Text passage
***
The Court considered that “methods which can be performed entirely in the human mind are unpatentable... because computational methods which can be performed entirely in the human mind are the types of methods that embody the “basic tools of scientific and technological work” that are free to all men and reserved exclusively to none”.

Regarding the ‘Beauregard’ claim, CyberSource argued that this claim should be patentable, since the mental process of the method is coupled with a “manufacture or machine”.  However, the Court looked to the “underlying invention” and held that regardless of whether the claim was tied to a computer or not, the underlying invention is a “method of detecting credit card fraud, not a manufacture for storing computer-readable information”.  The Court affirmed the position in previous cases (see e.g. Alappat, 33 F.3d 1526, 1545 (Fed. Cir. 1994)), stating that “programming a general purpose computer to perform an algorithm ‘creates a new machine, because a general purpose computer in effect becomes a special purpose computer once it is programmed to perform particular functions...’” but goes on to clarify that “we have never suggested that simply reciting the use of a computer to execute an algorithm that can be performed entirely in the human mind falls within [this] rule”.  Expanding on this the Court explained that in order for a process that is linked to a machine to be patentable solely on the basis of the link, the machine “must impose meaningful limits on the claim’s scope... in other words, the machine must play a significant part in permitting the claimed method to be performed”.
***
Exercise tasks
#1 In the passage on the CyberSource patent ruling, what did the Court say the underlying invention of the ‘Beauregard’ claim actually is?
#2 Proceed with the passage on the CyberSource patent ruling, picking up right after its final sentence.

Data provided
***
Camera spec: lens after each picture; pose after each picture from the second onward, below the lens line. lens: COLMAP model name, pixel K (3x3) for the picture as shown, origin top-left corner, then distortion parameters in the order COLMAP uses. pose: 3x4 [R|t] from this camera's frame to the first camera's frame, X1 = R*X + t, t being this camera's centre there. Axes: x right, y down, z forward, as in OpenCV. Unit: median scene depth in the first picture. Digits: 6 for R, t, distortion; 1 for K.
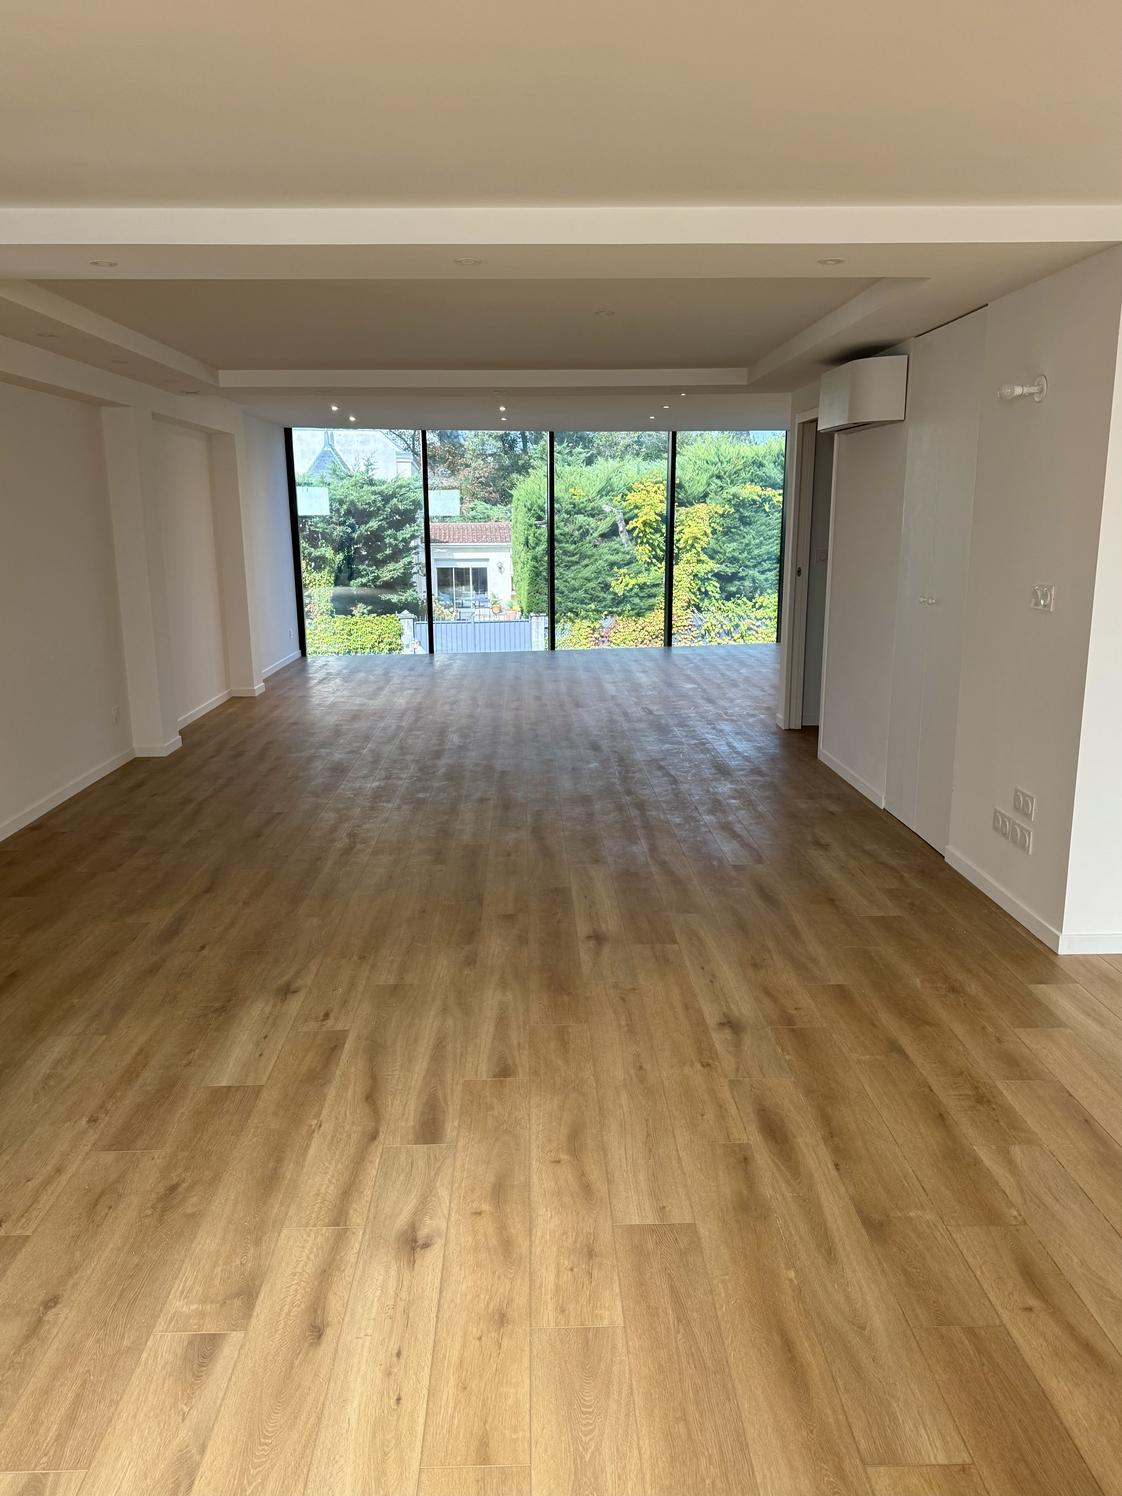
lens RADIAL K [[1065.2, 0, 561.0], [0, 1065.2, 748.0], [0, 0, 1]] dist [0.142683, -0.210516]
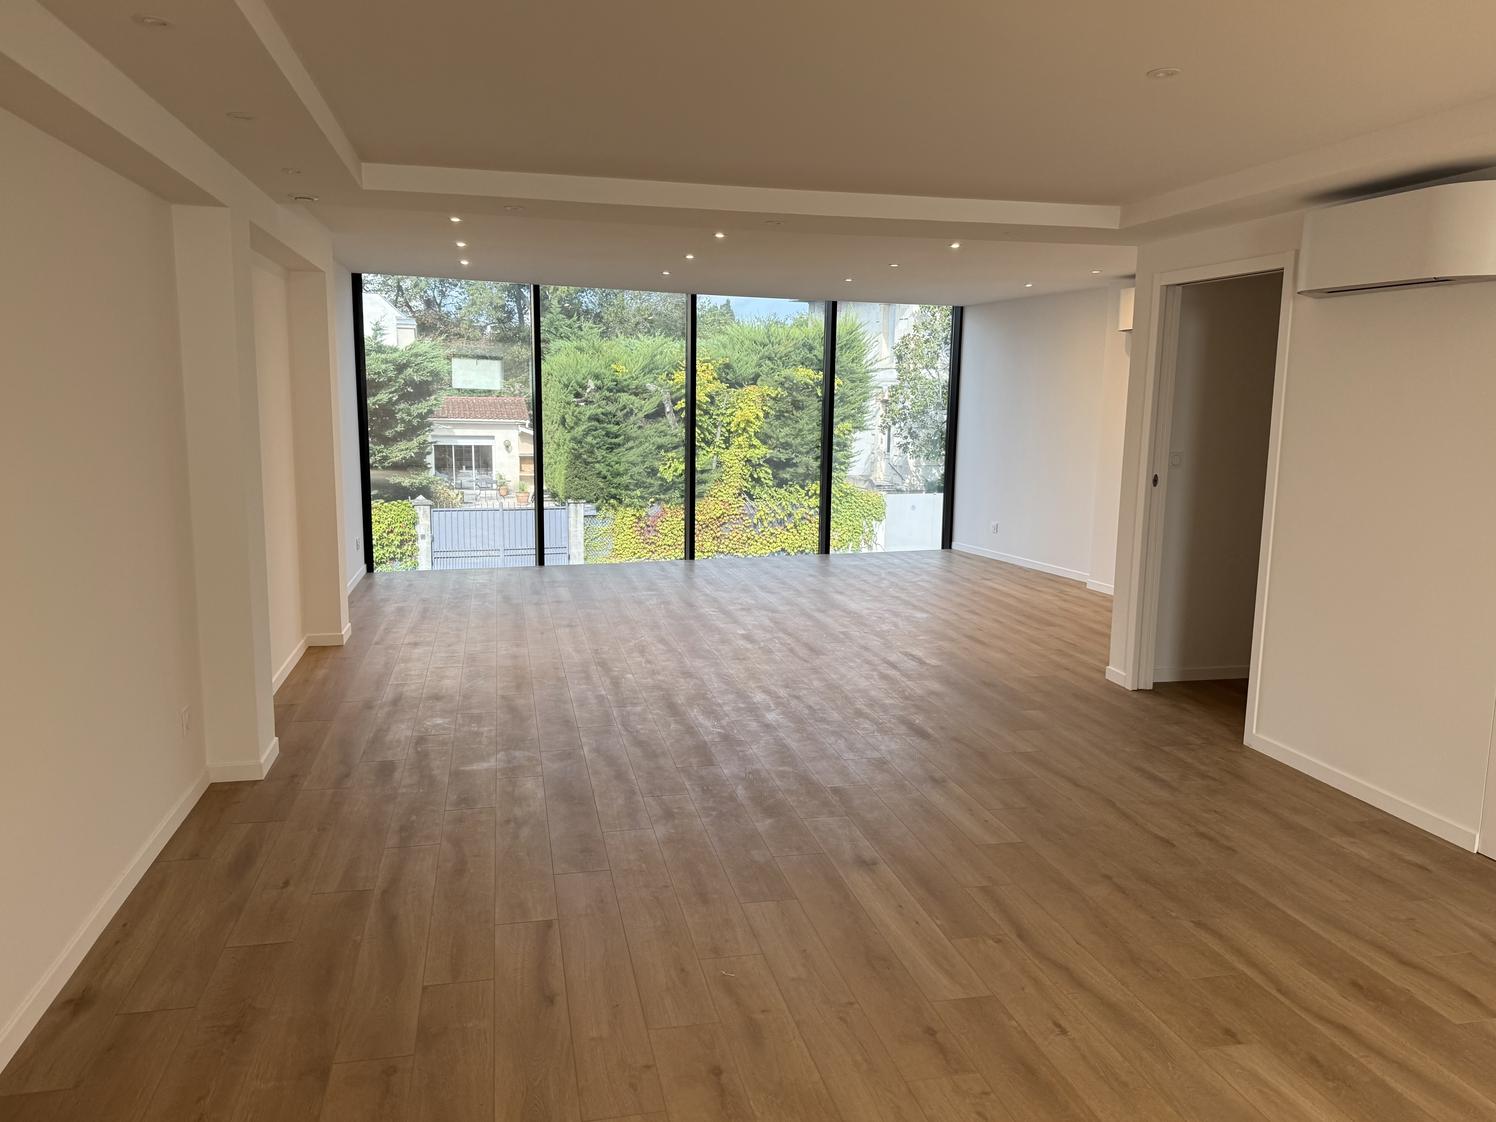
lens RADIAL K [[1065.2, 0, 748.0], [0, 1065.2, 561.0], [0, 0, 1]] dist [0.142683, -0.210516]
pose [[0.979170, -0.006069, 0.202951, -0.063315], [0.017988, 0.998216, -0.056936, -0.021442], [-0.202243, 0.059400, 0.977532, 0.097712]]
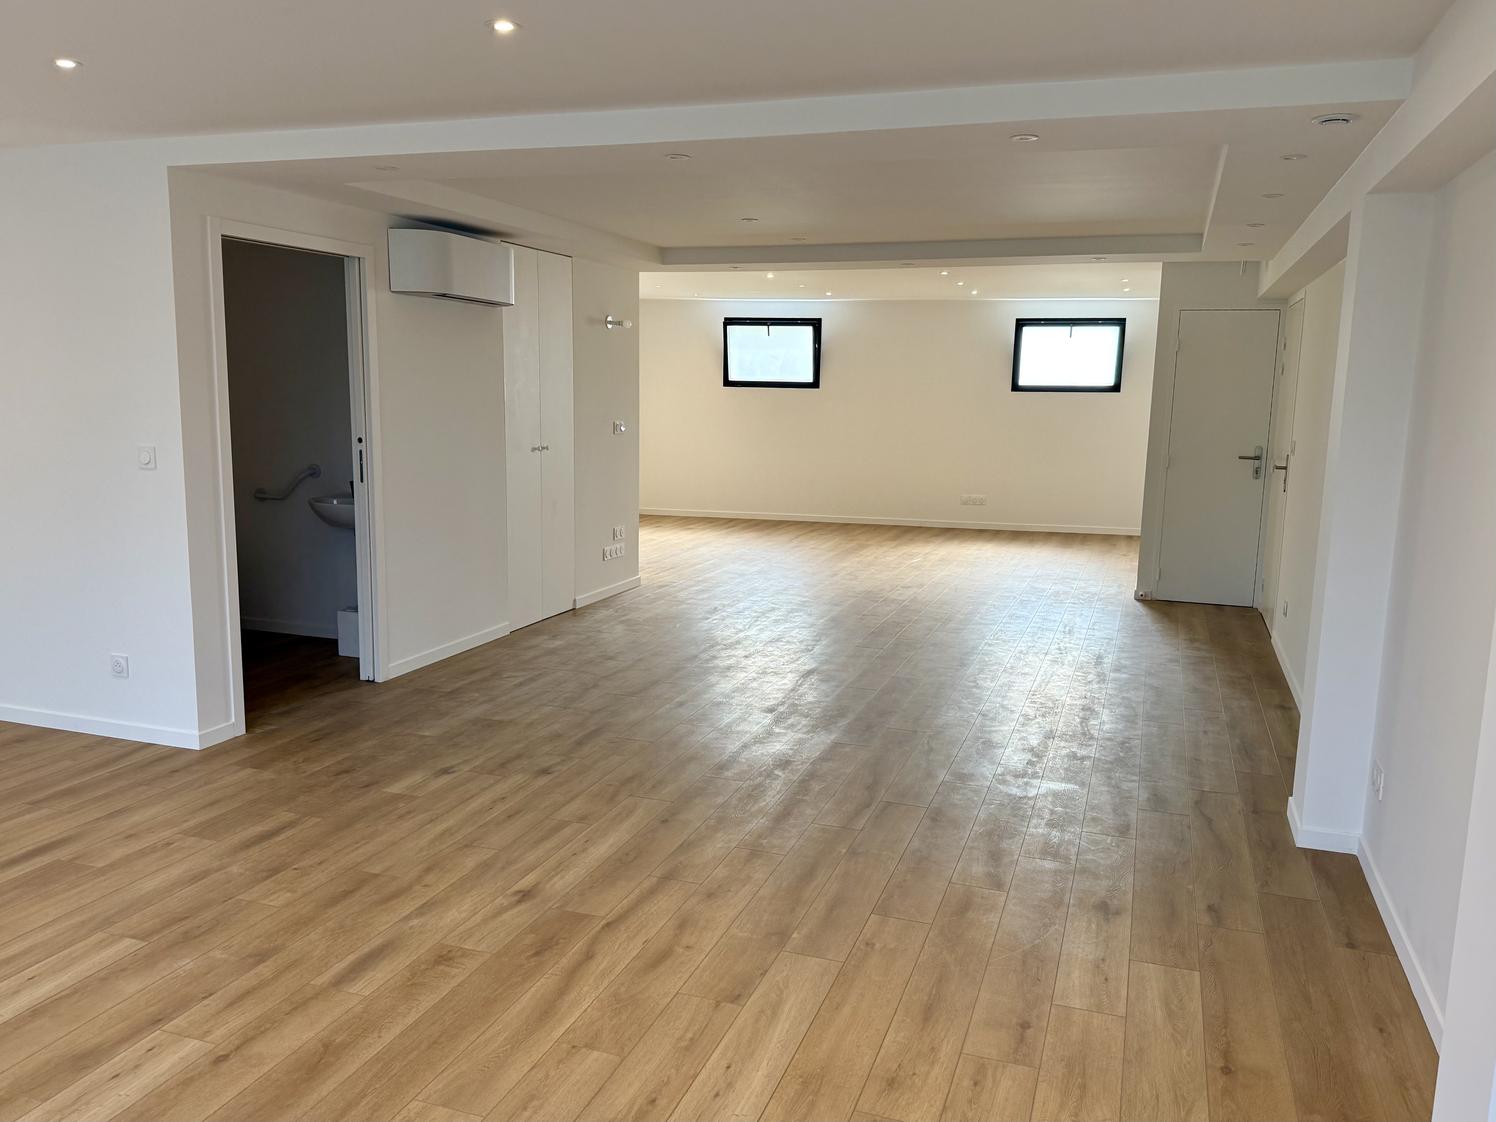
***
Answers for this exercise
#1 A method of detecting credit card fraud, not a manufacture for storing computer-readable information.

#2
The Board of Patent Appeals and Interferences (BPAI) has affirmed the CyberSource decision with a rejection of an IBM application (see Ex Parte Vilalta, 2011 WL 6012377 (BPAI November 29, 2011)) that claims a "computer-implemented method for partitioning a domain dataset".  Despite limiting the claim to a computer-implemented method, the BPAI held that the method is unpatentable because it "could be performed by a human writing on a piece of paper".  The Board quoted CyberSource stating that, "a method that can be performed by human thought alone is merely an abstract idea and is not patent-eligible under S.101".

Incidentally, IBM had also included claims directed to a "system for partitioning" that recited conventional hardware (e.g., 'a memory' and 'a processor')".  Following CyberSource, the BPAI looked to “the underlying invention for patent-eligibility purposes”.  In doing so, the Court considered the hardware limitations to be “nominal recitations of conventional hardware”, and concluded that the invention lay in the method, and that the system, and Beauregard, claims were merely reformulated versions of the method and should be assessed accordingly.  Consequently the Court concluded that "the scope of the recited functions covers functions that can be performed in the human mind, or by a human using a pen and paper" and that "unpatentable mental processes fall within the subject matter of [the] independent claims".

These US judgments contrast with the judgment in Halliburton.  By concluding that any method that can be performed in the human mind is unpatentable despite an expressed limitation to implementation on a computer, the US Courts appear to be adopting the view that mental acts should be interpreted broadly, rather than narrowly.  At a time when in the UK, following Halliburton, patentees and their attorneys might expect more favourable attitudes to computer-implemented inventions, it seems that in the US the opposite may be true.

This article is intended to provide information of general interest in a summary manner and should not be construed as individual legal advice.